= Exercise directions =
Each line holding the word "functional" must appear in the answer, copied from the entries.

[Collected data]
---
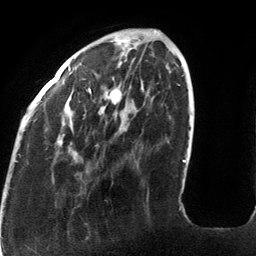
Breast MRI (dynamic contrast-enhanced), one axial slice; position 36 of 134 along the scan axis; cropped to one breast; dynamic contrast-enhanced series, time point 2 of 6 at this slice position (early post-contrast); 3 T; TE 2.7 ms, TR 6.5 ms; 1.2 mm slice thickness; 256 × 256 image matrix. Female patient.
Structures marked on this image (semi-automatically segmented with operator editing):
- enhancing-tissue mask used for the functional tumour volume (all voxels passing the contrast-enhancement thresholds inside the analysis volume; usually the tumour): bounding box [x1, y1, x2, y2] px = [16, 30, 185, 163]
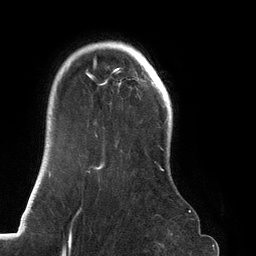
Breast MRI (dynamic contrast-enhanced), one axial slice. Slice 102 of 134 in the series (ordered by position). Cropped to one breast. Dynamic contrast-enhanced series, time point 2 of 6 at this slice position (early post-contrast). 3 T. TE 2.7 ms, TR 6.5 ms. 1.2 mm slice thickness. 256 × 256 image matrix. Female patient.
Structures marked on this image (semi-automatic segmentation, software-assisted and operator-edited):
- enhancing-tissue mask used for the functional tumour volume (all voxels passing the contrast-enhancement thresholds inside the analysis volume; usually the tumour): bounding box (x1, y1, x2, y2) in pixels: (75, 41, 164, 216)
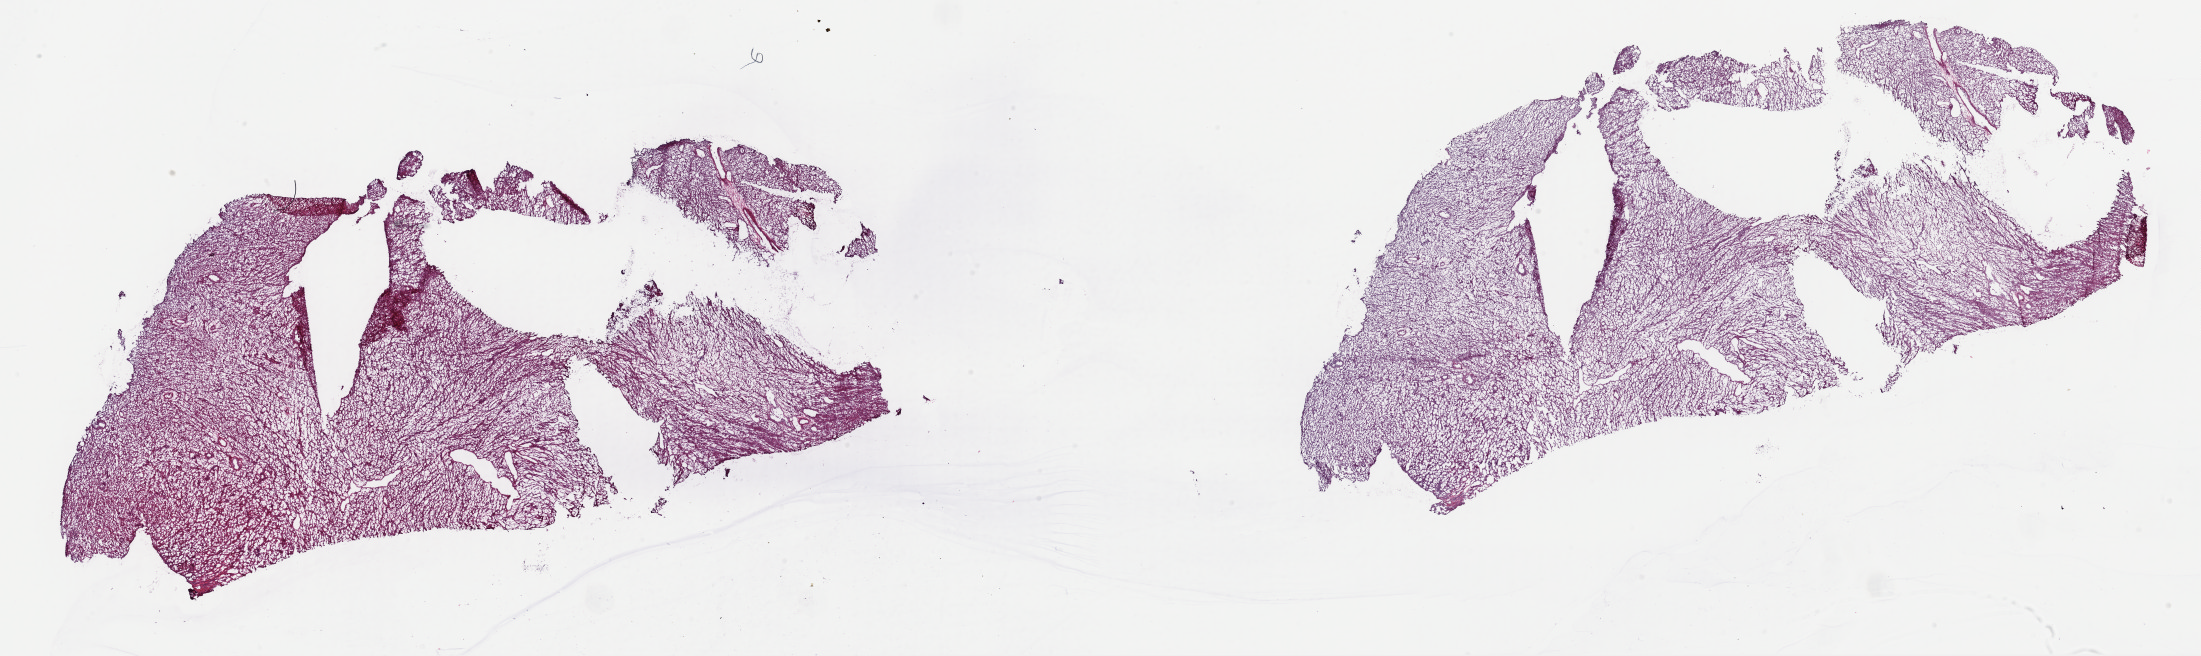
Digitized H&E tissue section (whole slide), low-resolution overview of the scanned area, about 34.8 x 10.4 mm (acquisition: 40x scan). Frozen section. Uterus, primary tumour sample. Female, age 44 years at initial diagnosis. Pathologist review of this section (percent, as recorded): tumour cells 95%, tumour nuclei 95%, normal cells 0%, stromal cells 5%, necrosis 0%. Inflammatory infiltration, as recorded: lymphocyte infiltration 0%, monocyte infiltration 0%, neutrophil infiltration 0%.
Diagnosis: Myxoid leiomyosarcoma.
---
= Exercise answer =
- enhancing-tissue mask used for the functional tumour volume (all voxels passing the contrast-enhancement thresholds inside the analysis volume; usually the tumour): bounding box [x1, y1, x2, y2] px = [16, 30, 185, 163]
- enhancing-tissue mask used for the functional tumour volume (all voxels passing the contrast-enhancement thresholds inside the analysis volume; usually the tumour): bounding box (x1, y1, x2, y2) in pixels: (75, 41, 164, 216)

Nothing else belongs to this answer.